As the world searches desperately for ways to boost food production by at least 70 percent by 2050 to feed an increasingly hungry planet, many are looking to Africa as the place where a large part of this potential can be realised, mainly for its huge portion of arable land.
#Arusha, Tazania, will soon become the site of a major brainstorming session on this very topic, when it plays host to the African Green Revolution Forum (AGRF) from Sept. 26 to 28, which is aimed at developing African-led food security solutions.
At the recent G8 Summit, global leaders including 21 African countries and 27 private sector companies committed three billion dollars to a new alliance for food security and nutrition.
Their goal is to raise 50 million people out of poverty over the next 10 years. AGRF is designed to encourage African leaders’ commitments by promoting ad hoc investments and policy support to increase agricultural productivity and income growth for African farmers – primarily through environmentally sustainable methods and innovative agricultural finance models.
The President of #IFAD, Dr. Kanayo F. Nwanze, will address these issues at the Arusha Forum in a panel focusing on how to make African national and regional markets work.
Tanzania’s recent agricultural growth represents a case study of what is possible, forum organisers say. In the Kilombero district of Morogoro, the yields for maize have recently increased for some smallholder farmers from 1.5 to 4.5 tonnes per hectare; the yields for rice have increased from 2.5 to 6.5 tonnes per hectare.
That smallholder farmers hold the key to Africa’s agricultural potential is widely recognised, and activists hope the forum will “explore new ways to provide resources, overcome challenges and improve yields for the millions of farmers who are working less than two hectares of land across the continent”.
According to Carlos Seré, chief development strategist of the International Fund for Agricultural Development (IFAD), increasing agricultural investments is a key factor. “We haven’t invested in agriculture since the green revolution as much as we should have, because it was basically felt that this was something that the market would take care of.”
“Now we realise that we have small stocks. The big stocks, for example of cereals, kept by the government agencies in the past have now been reduced significantly. So when drought in the United States or in Australia, or problems in Russia hit these markets, then prices go up rapidly because there isn’t a big buffer of these stocks like the ones of the past.”
Agricultural investments have a huge direct impact on the lives of smallholders, who manage a large proportion of the land in the developing world.
“They need more public goods in terms of research, extension and a conducive policy environment,” Seré told IPS.
“IFAD is fully involved in helping governments to do that. Our work is about increasing the supply of food, and helping build the resilience of smallholders and their organisations to become more efficient, using land more efficiently, sharing knowledge, getting better organised, and increasing their production in a more cost effective manner, getting food to the cities and markets without incurring high transaction costs.”
Many of the world’s poorest people spend more than half their income on food, making them vulnerable when food prices rise.
The #FAO food price index, which measures monthly price changes for a food basket of cereals, oilseeds, dairy products, meat and sugar, averaged 213 points in August, unchanged from July.

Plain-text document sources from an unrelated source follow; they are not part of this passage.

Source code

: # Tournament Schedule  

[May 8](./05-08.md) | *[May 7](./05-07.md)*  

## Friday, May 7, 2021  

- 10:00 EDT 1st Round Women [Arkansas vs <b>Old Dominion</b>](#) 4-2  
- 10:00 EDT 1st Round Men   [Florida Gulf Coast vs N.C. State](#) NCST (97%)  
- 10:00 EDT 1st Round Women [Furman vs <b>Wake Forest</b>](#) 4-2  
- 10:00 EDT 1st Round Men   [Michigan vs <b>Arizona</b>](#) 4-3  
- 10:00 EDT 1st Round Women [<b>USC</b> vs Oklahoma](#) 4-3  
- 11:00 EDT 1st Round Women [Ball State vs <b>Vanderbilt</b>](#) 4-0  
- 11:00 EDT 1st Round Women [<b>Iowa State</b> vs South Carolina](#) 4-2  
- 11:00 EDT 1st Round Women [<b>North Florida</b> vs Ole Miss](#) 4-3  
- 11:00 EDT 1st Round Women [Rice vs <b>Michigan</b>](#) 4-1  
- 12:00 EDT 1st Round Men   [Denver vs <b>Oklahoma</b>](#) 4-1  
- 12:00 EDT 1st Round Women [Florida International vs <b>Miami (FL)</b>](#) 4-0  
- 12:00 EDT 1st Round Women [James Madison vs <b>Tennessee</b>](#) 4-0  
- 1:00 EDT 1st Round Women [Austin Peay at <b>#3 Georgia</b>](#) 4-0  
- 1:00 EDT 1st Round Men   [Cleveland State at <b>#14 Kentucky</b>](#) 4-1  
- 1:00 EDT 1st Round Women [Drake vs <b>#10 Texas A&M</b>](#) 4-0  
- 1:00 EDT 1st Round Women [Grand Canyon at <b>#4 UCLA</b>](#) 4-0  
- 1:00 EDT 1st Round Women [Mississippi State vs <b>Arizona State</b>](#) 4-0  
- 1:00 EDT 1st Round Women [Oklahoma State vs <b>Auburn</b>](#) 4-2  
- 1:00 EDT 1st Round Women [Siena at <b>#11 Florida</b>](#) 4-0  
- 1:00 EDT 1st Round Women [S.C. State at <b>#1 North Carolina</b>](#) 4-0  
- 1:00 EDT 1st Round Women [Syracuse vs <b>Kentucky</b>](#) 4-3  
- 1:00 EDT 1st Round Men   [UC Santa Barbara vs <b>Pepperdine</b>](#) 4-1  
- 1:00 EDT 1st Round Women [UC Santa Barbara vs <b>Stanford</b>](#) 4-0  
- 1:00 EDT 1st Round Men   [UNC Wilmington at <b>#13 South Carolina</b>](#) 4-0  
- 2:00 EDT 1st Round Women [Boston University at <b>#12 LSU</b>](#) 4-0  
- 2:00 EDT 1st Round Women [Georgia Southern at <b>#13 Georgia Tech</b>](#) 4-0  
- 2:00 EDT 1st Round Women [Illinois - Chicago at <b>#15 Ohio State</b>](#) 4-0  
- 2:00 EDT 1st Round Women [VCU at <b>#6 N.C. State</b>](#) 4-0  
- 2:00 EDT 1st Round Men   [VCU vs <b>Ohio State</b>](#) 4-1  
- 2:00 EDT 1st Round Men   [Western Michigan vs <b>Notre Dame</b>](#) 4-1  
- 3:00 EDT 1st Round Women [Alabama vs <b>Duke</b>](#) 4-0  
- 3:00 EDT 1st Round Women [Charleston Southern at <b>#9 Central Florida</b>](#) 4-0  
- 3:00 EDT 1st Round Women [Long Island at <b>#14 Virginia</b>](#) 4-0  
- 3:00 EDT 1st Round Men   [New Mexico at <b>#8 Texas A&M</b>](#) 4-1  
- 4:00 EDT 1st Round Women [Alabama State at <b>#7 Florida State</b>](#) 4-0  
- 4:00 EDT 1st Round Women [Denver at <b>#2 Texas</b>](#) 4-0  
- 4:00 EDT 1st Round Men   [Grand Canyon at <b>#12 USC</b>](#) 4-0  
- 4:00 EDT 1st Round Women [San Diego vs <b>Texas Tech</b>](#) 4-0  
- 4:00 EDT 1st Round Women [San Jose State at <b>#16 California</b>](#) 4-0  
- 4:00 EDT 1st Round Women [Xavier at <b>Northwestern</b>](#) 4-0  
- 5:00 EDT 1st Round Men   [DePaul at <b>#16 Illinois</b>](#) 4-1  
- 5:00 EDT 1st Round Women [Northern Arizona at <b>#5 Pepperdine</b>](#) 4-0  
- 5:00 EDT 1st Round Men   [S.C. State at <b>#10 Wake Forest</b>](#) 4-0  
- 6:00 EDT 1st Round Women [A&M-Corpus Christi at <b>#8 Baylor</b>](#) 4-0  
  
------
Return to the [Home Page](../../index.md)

Although still high, the FAO index currently stands 25 points below its peak of 238 points in February 2011 and 18 points below its August 2011 level.
According to FAO, the index is reassuring and, although vigilance is needed, current prices “do not justify talk of a world food crisis”.
“This is a very different situation from what we had a couple of years back,” Seré told IPS. “We do realise that this situation has to be monitored carefully, but we clearly don’t see it as being as serious as what we had before.”
Food security experts believe that the international community is now better prepared to deal with global food price shocks than it was in 2007 and 2008. “We have stronger mechanisms for coordination, analysis, and information sharing,” according to Seré.
Many challenges still remain. “There is need for productivity growth, particularly in smallholder agriculture systems, better climate-adapted farming, better functioning and integrated markets, and higher and more stable incomes for women and men living in poverty,” Seré said.
All these issues should be part of a continuing agenda, which goes beyond specific instances of global price spikes.
What is troubling to some experts is the lack of global awareness of the interconnected outcomes of food insecurity. But when the international price of cereals began to rise to record levels in June this year, following one of the worst droughts ever to hit the U.S. – the world’s largest producer of maize and soybeans – it sent a strong message about an interdependent global food system.
“I think it is vital to make the link between the food crisis at home and what happens in the rest of the world,” Seré said. “People often don’t have a clear understanding of how interconnected these issues are. For example, soybeans for pig feed in Germany come from Brazil, (which is) affected by rain forest clearing there and then there are jobs attached to producing these commodities in (various) different places.”
Only a holistic analysis of the food system can lead to concrete, global solutions.